WTFnet/docs/dns_poisoning_design.md

# DNS Poisoning Detection Design

This document summarizes the current implementation approach for detecting DNS poisoning in active probing, and the planned design for passive methods.

## Active probing (current implementation)

### Overview
- Active probing compares answers from multiple resolvers for the same domain and record type.
- The current CLI command is `dns detect <domain>`.
- The current implementation focuses on deterministic, best-effort heuristics and avoids OS-specific parsing.

### Inputs
- Domain name.
- Resolver list: either user-provided via `--servers` or default public resolvers.
- Transport: UDP/TCP/DoT/DoH.
- Optional SOCKS5 proxy for DoH queries (`--socks5`).
- Repeat count: `--repeat` (>= 1).
- Timeout: `--timeout-ms`.

### Query flow
1. For each resolver and each repeat, issue a DNS A query using `hickory-resolver`.
2. Collect a `DnsQueryReport` that includes:
   - `domain`, `record_type`, `transport`, `server`, `server_name`, `rcode`, `answers`, `duration_ms`.
3. Enrich results in the CLI with GeoIP:
   - `server_geoip` based on the resolver IP.
   - Per-answer GeoIP when answer data is an IP (A/AAAA).

### Current heuristics
The detect verdict is derived from the following checks across all results:
- **RCODE divergence**: mismatch in response code across resolvers.
- **Answer divergence**: different answer sets across resolvers.
- **Private/reserved answers**: any A/AAAA in private/reserved space.
- **TTL variance**: wide TTL span (currently > 3600s).

### Verdict mapping
- `clean`: no evidence found.
- `inconclusive`: only one evidence signal or no results.
- `suspicious`: two or more evidence signals.

### Output
- JSON output returns a list of per-resolver reports plus evidence.
- Human output shows verdict, evidence, and per-resolver summaries with GeoIP.
- Reports also include transport, server name (for DoT/DoH), and proxy (if used).

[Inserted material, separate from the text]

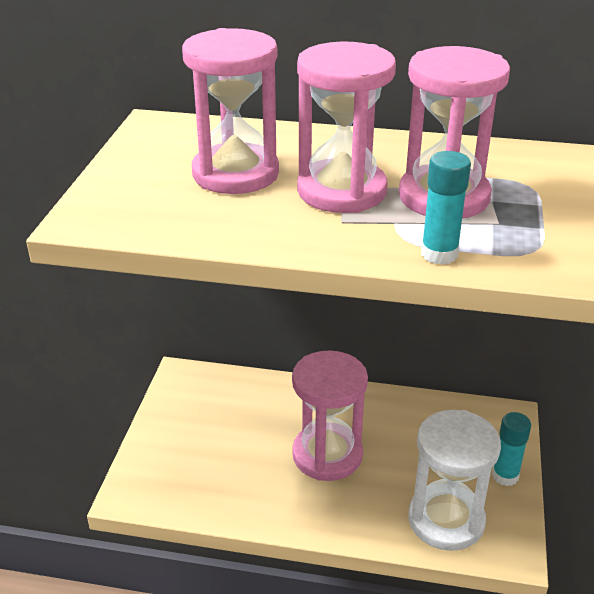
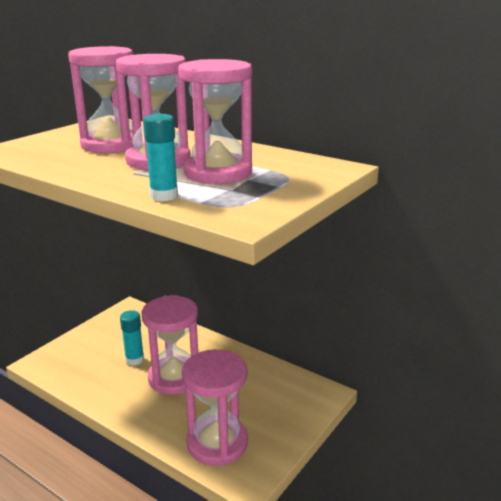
camera: 25 degrees right, 10 degrees down
(446, 520) = (217, 443): white hourglass -> pink hourglass
(505, 476) = (287, 430): turquoise glue stick -> turquoise glue stick (134, 360)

### Rationale and limitations
- This approach is deterministic and does not rely on parsing OS tools.
- False positives may occur due to legitimate geo-load balancing or CDN behavior.
- DNSSEC validation is not currently used in detection logic.

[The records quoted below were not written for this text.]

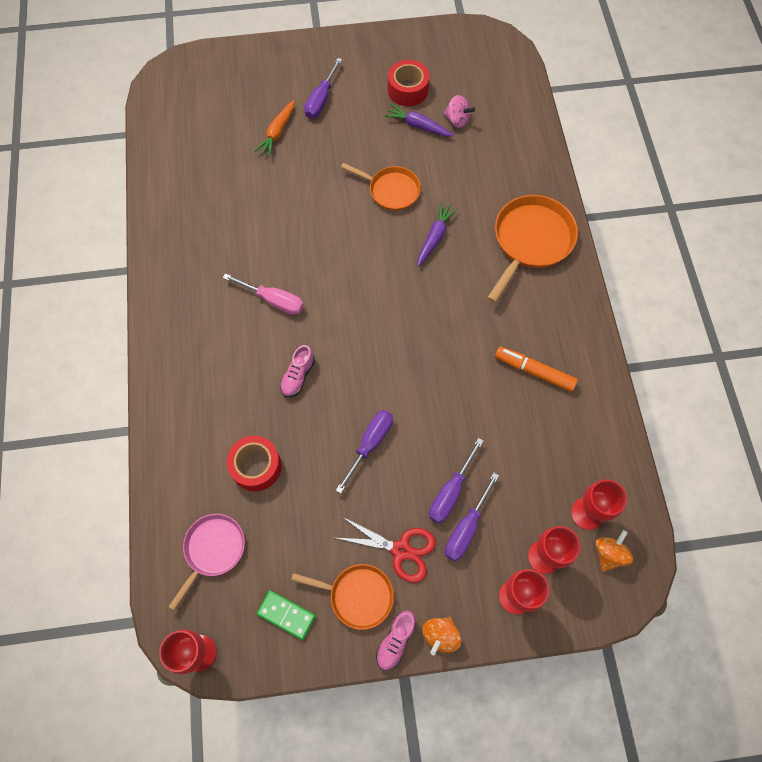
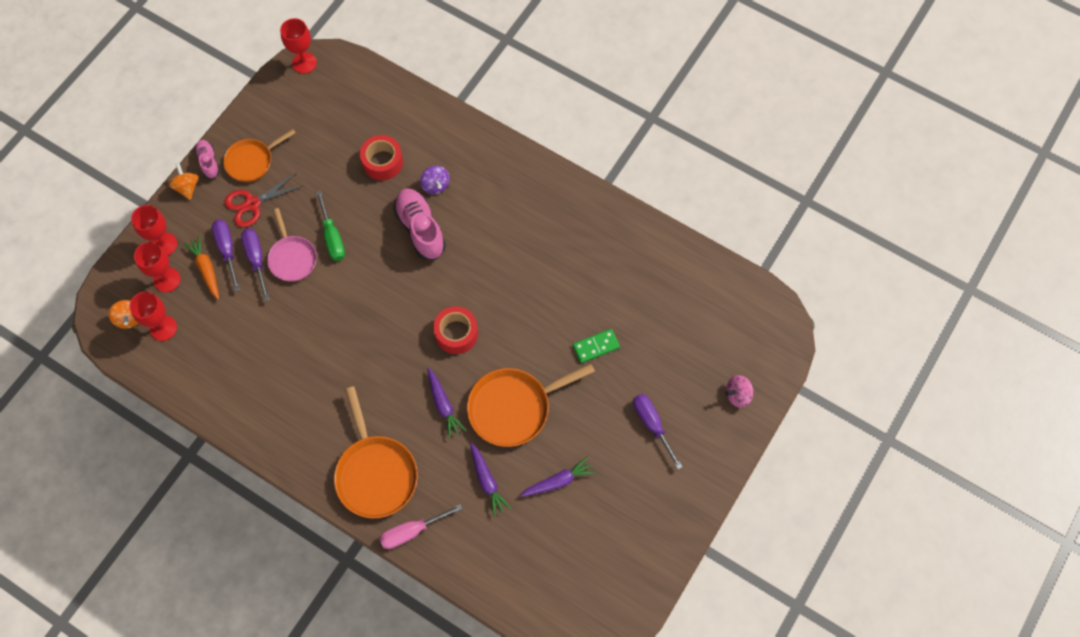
camera: 130 degrees right, 0 degrees up
(213, 550) = (354, 106): pink pan -> pink pan (292, 258)
(243, 399) = (435, 185): none -> purple spinning top
(273, 300) = (493, 254): pink screwdriver -> pink screwdriver (412, 531)
(277, 133) = (645, 365): orange carrot -> orange carrot (206, 269)
(286, 615) = (279, 118): green domino -> green domino (596, 346)
(298, 376) = (420, 229): pink shoe -> pink shoe, size x1.79
(370, 444) = (332, 237): purple screwdriver -> green screwdriver
(391, 190) = (513, 408): orange pan -> orange pan, size x1.58
(408, 90) = (603, 505): red tape -> red tape (456, 333)
(457, 120) = (536, 518): pink spinning top -> pink spinning top (737, 395)
(462, 167) = (487, 481): none -> purple carrot
(534, 371) = (279, 381): orange marker -> none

## Passive methods (planned design)

### Goals
- Observe DNS responses and correlate with active results.
- Identify anomalies without injecting traffic.

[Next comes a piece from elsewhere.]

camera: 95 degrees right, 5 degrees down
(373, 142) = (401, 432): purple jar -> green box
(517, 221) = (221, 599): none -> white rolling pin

### Passive data sources (feature gated)
- Packet capture via `pcap` or `pnet` (root/admin privileges needed).
- Optional system resolver logs if available (platform-specific; best-effort).

### Planned pipeline
1. Capture DNS responses (UDP/TCP, port 53; optionally DoH/DoT if visible).
2. Parse responses into normalized records:
   - `domain`, `record_type`, `rcode`, `answers`, `ttl`, `server_ip`.
3. Maintain short-term rolling windows (time-bounded) to:
   - detect sudden shifts in answers
   - detect private/reserved answers for public domains
   - detect TTL anomalies compared to historical baseline

### Planned heuristics
- **Answer churn**: frequent changes in answer sets beyond normal CDN variance.
- **Resolver mismatch**: passive answers conflict with known public resolver responses.
- **Suspicious IP ranges**: private/reserved or local ISP blocks where not expected.
- **Low TTL bursts**: sudden TTL drops that persist for short windows.

### Output (planned)
- Passive summaries include:
  - top domains observed
  - divergence counts
  - suspicious answer summaries
  - optional GeoIP enrichment for answer IPs and resolver IPs

### Privacy and safety notes
- Passive capture should be explicit and opt-in.
- Store minimal metadata and avoid payload logging beyond DNS fields.